Gemeindewahlen 2023: 179 Kandidaten für 115 Sitze

In drei Wochen finden die Vorsteher- und Gemeinderatswahlen statt. Seit dem 20. Januar steht fest, wer sich um die elf Vorsteher- und 104 Gemeinderatssitze bewirbt. Ein Rekord ist beim Frauenanteil mit gut 41 Prozent erreicht, ein Negativrekord in Bezug auf die jüngere Vergangenheit bei der Anzahl der Kandidaten. Ein Novum ist, dass die Wahlberechtigten in Planken in Sachen Gemeinderat nicht die Qual der Wahl, sondern keine Wahl haben. 

Fünf Parteien waren es, die 2019 zu den Gemeindewahlen angetreten sind. Alle fünf konnten mindestens ein Mandat erreichen. Fünf Parteien sind es auch 2023 wieder. Die Unabhängigen treten zwar nicht an. Dafür stellt die Junge Liste erstmals zwei Vorsteherkandidaten. Realistische Chancen können sich aber natürlich vor allem die etablierten, im Landtag vertretenen Parteien ausrechnen, wobei die beiden Volksparteien VU und FBP die übergrosse Mehrzahl der Mandate unter sich ausmachen werden. Bisher haben sie gemeinsam deren 105 inne, 55 die Fortschrittliche Bürgerpartei, 50 die Vaterländische Union. Die Freie Liste kommt auf acht, die DpL und die Unabhängigen jeweils auf ein Mandat.

Kandidatensuche wird schwieriger
Die Suche nach Kandidatinnen und Kandidaten für die Gemeinderatsmandate gestaltet sich offenbar alle vier Jahre schwieriger.

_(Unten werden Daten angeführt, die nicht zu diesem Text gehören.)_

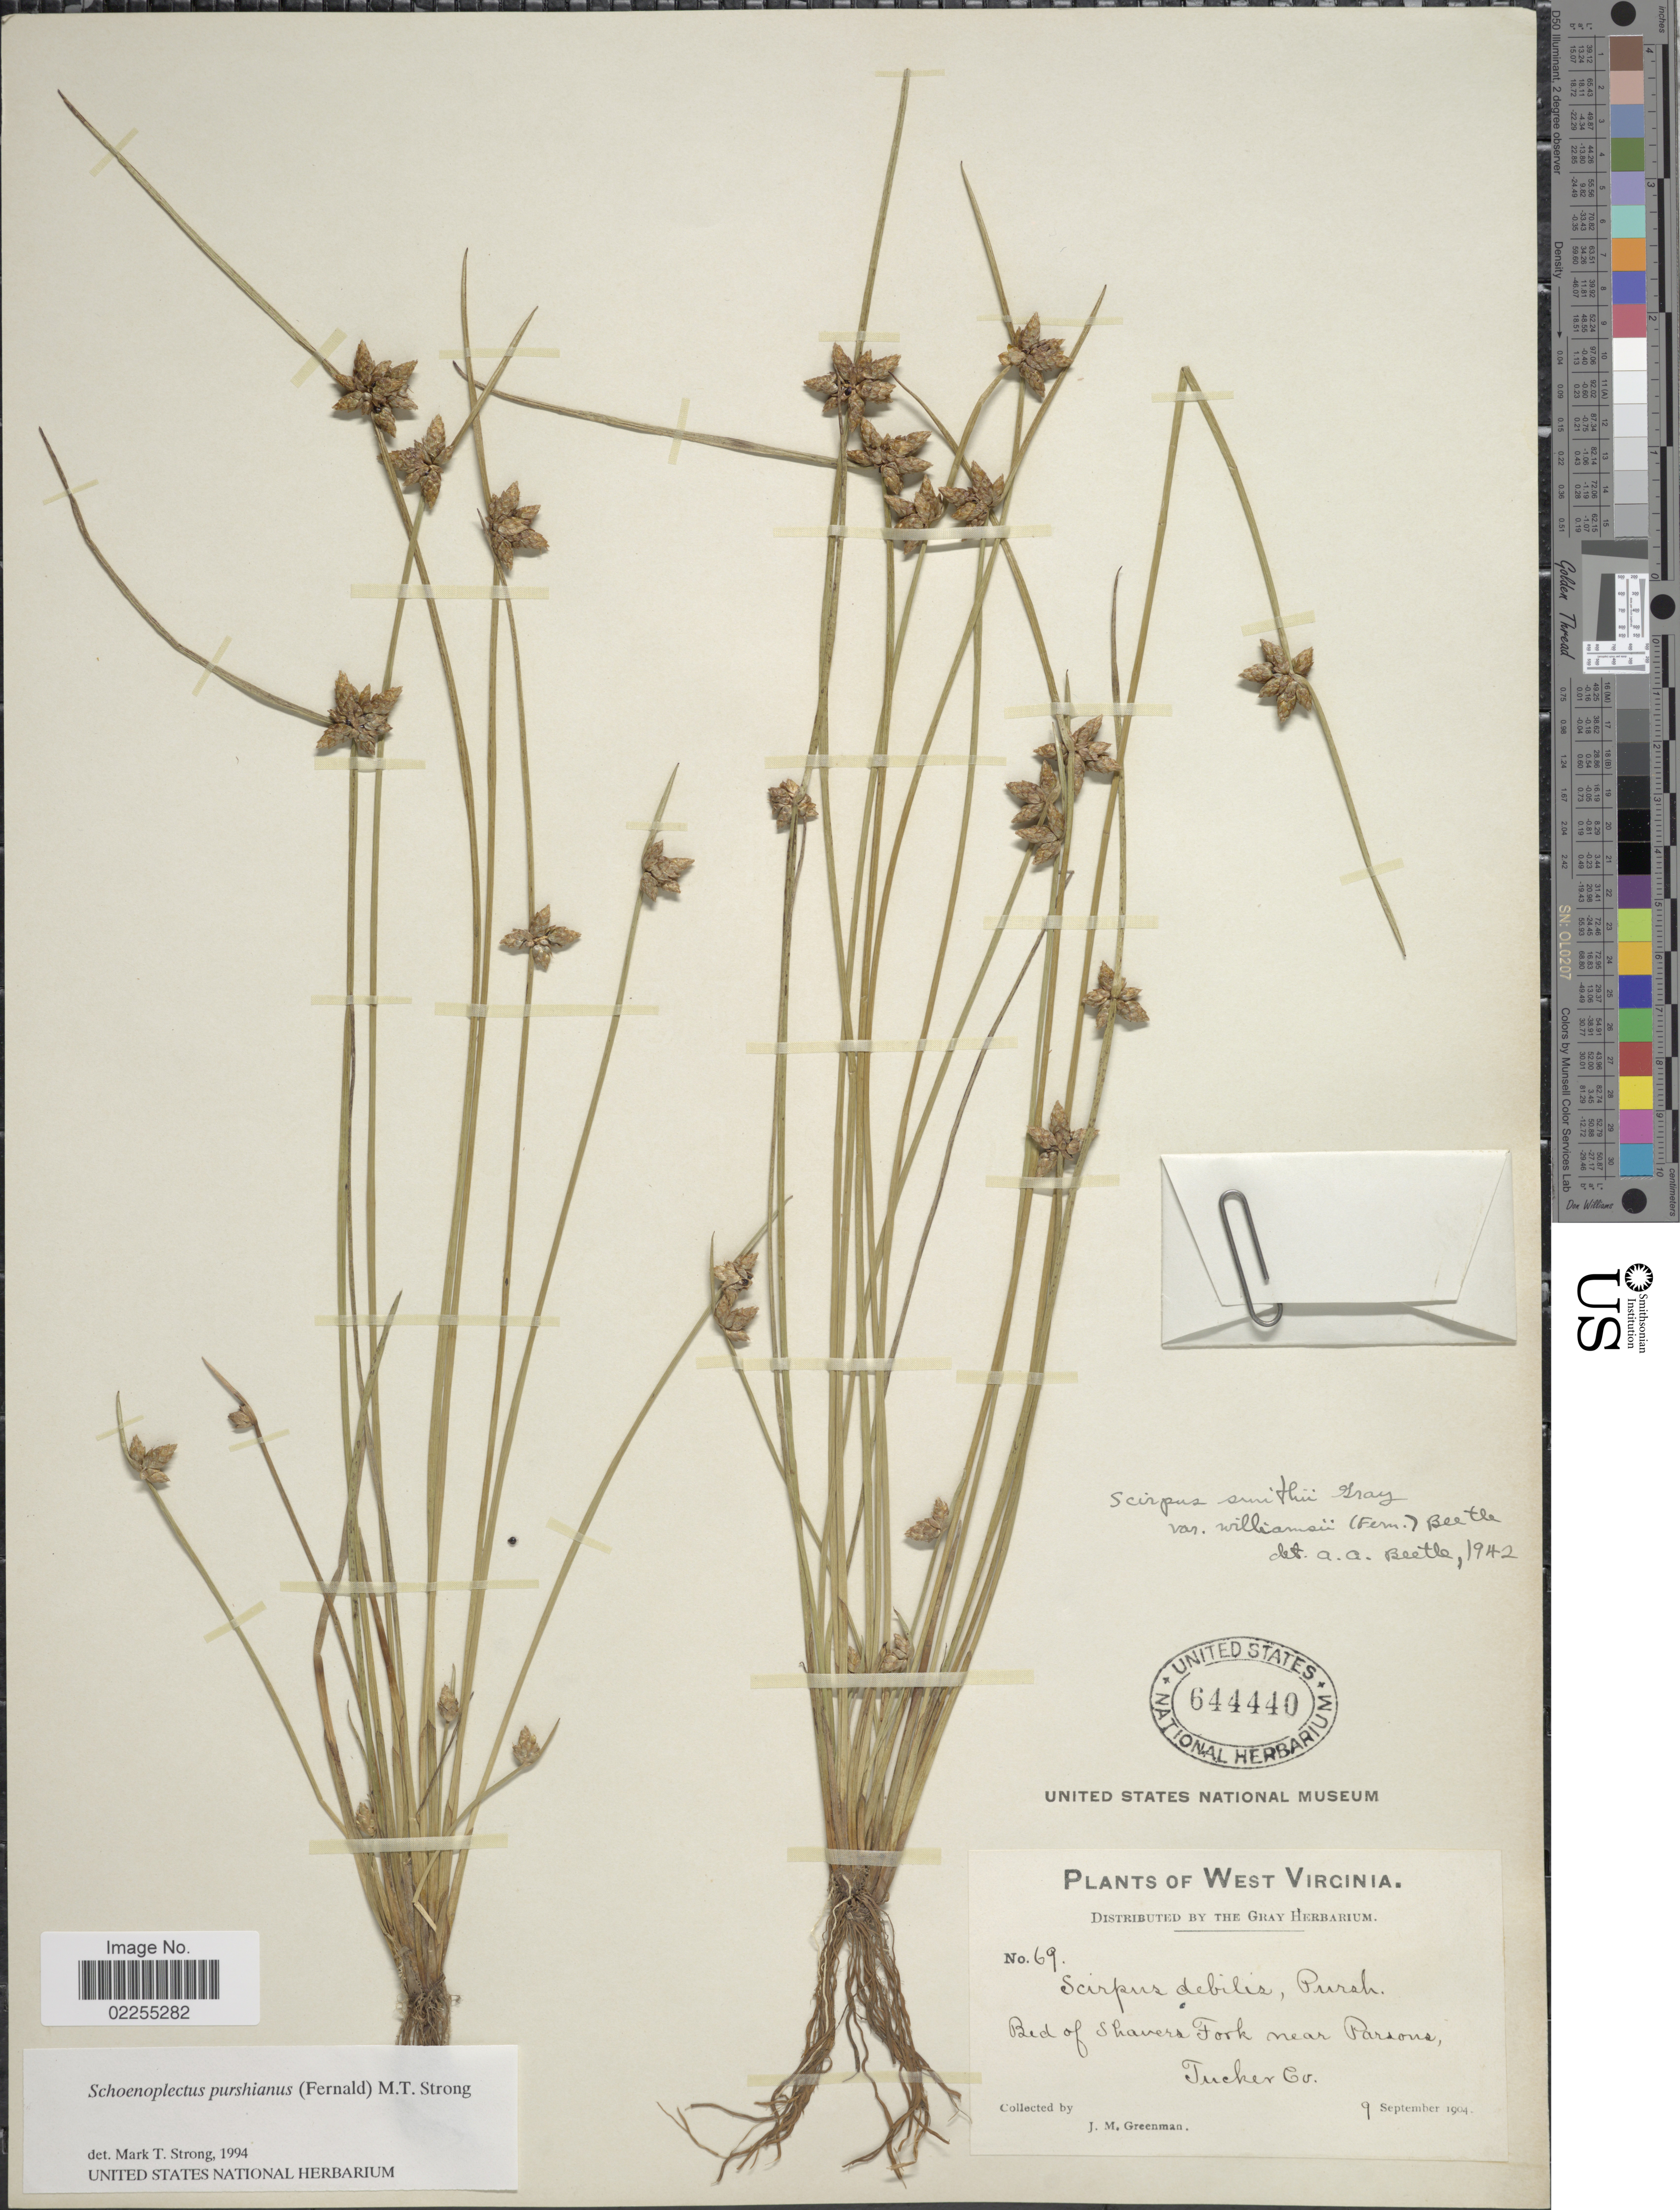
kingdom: Plantae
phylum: Tracheophyta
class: Liliopsida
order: Poales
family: Cyperaceae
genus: Schoenoplectus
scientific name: Schoenoplectus purshianus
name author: (Fernald) M.T. Strong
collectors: J. M. Greenman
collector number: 69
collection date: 1904-09-09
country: United States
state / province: West Virginia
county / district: Tucker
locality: Bed of Shavers Fork near Parsons, Tucker Co.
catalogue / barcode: US 644440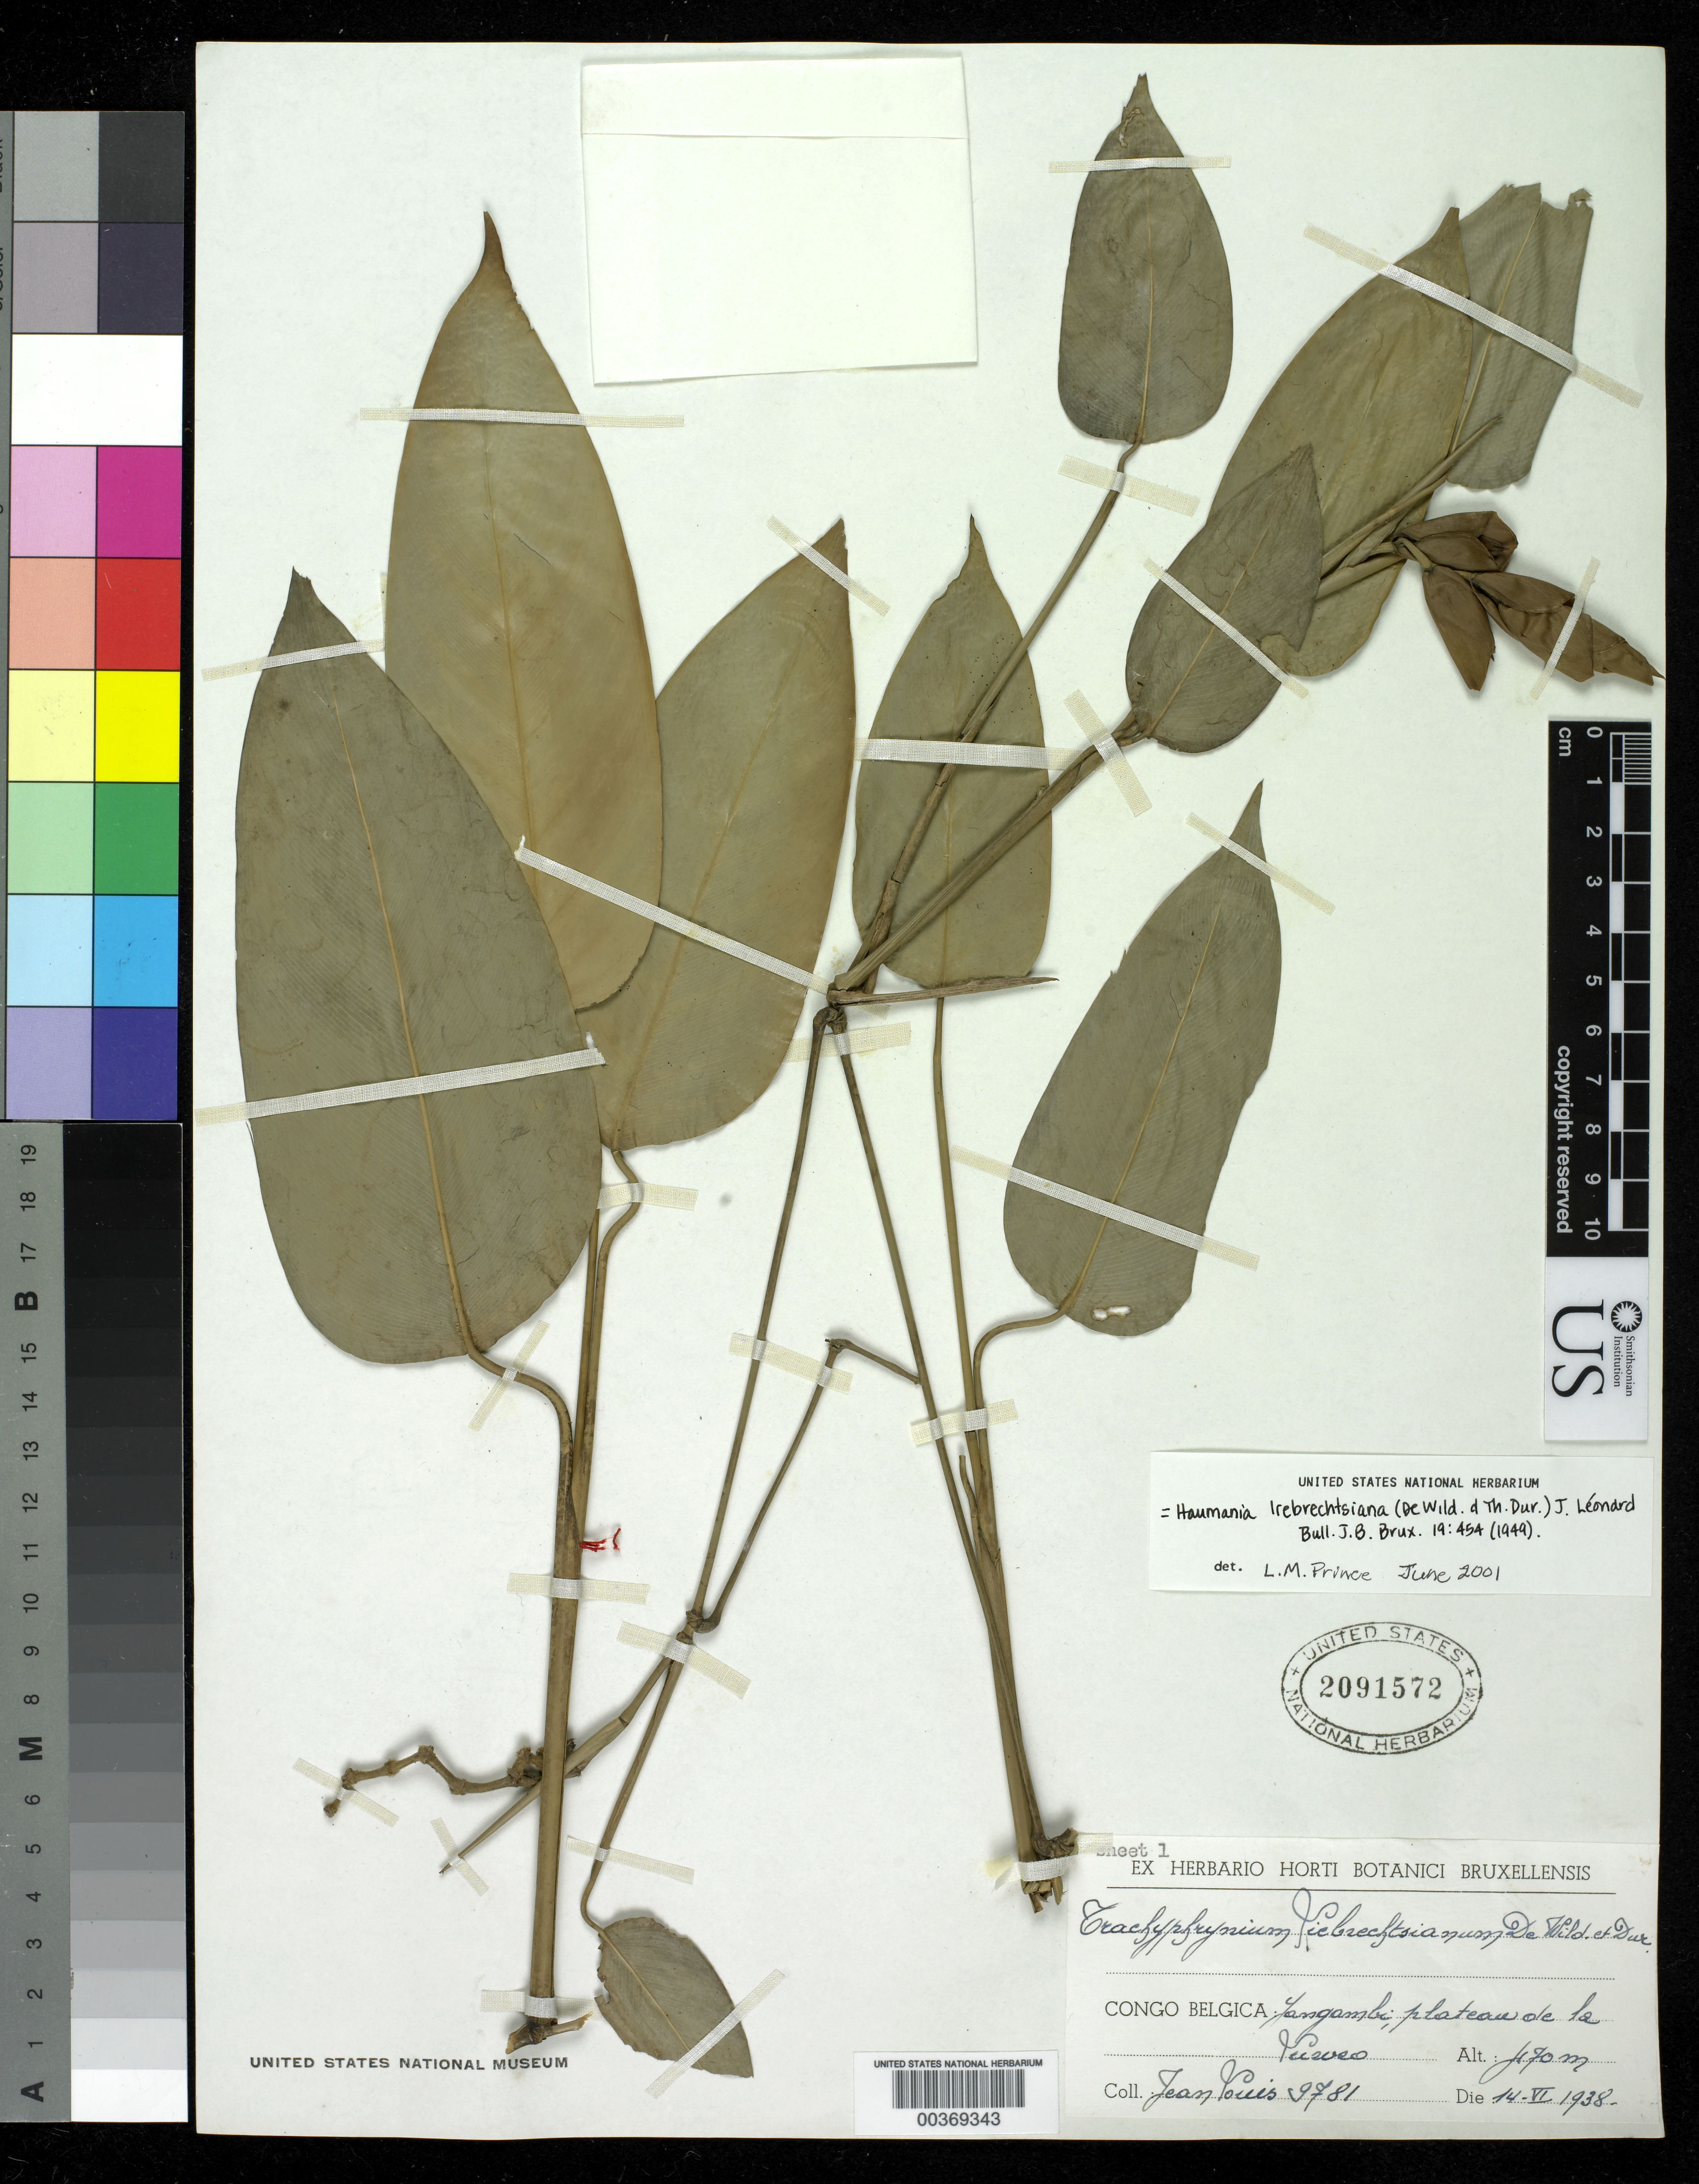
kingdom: Plantae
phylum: Tracheophyta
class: Liliopsida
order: Zingiberales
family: Marantaceae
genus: Haumania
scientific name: Haumania liebrechtsiana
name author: C.M. Evrard & Bamps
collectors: J. Louis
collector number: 9781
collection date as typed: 14 Jun 1938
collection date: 1938-06-14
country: Congo, Democratic Republic of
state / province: Tshopo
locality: Congo belgica, yangambi, plateau de la lusvso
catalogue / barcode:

Seit 1975, als das kurz zuvor revidierte Gemeindegesetz erstmals für die Wahlen seine Gültigkeit hatte, traten nie weniger Personen an als in diesem Jahr. FBP-Präsident Rainer Gopp hatte bereits im August 2022 in einem Interview festgehalten: «Wie alle Parteien vermutlich feststellen, wird die Kandidatensuche nicht einfacher. Ich möchte mich an dieser Stelle für die hervorragende Arbeit der FBP-Ortsgruppen bedanken. Es ist bemerkenswert, mit welchem Einsatz und welcher Ausdauer sie Kandidatinnen und Kandidaten suchen und einen professionellen Wahlkampf vorbereiten.» Gopps Partei stellt denn auch mit zehn Vorsteher- und 74 Gemeinderatskandidaten die meisten Anwärter auf den Wahllisten. Dicht gefolgt von der VU, die um neun Vorstehermandate sowie 70 Gemeinderatssitze bewirbt. Feststehen die Vorsteher bereits in Schaan, Gamprin und Eschen, wo jeweils nur der bestehende Amtsinhaber erneut antritt. Dort und in einigen anderen Gemeinden sieht VU-Präsident Thomas Zwiefelhofer speziell die jeweils andere Volkspartei in der Pflicht. «Gerade in Konstellationen, in denen eine Partei in einer Gemeinde besonders dominant ist, kann eine andere Partei dafür sorgen, dass eine gute Kontrolle stattfindet», sagte er gegenüber dem «Vaterland» anlässlich der VU-Nomination in Mauren.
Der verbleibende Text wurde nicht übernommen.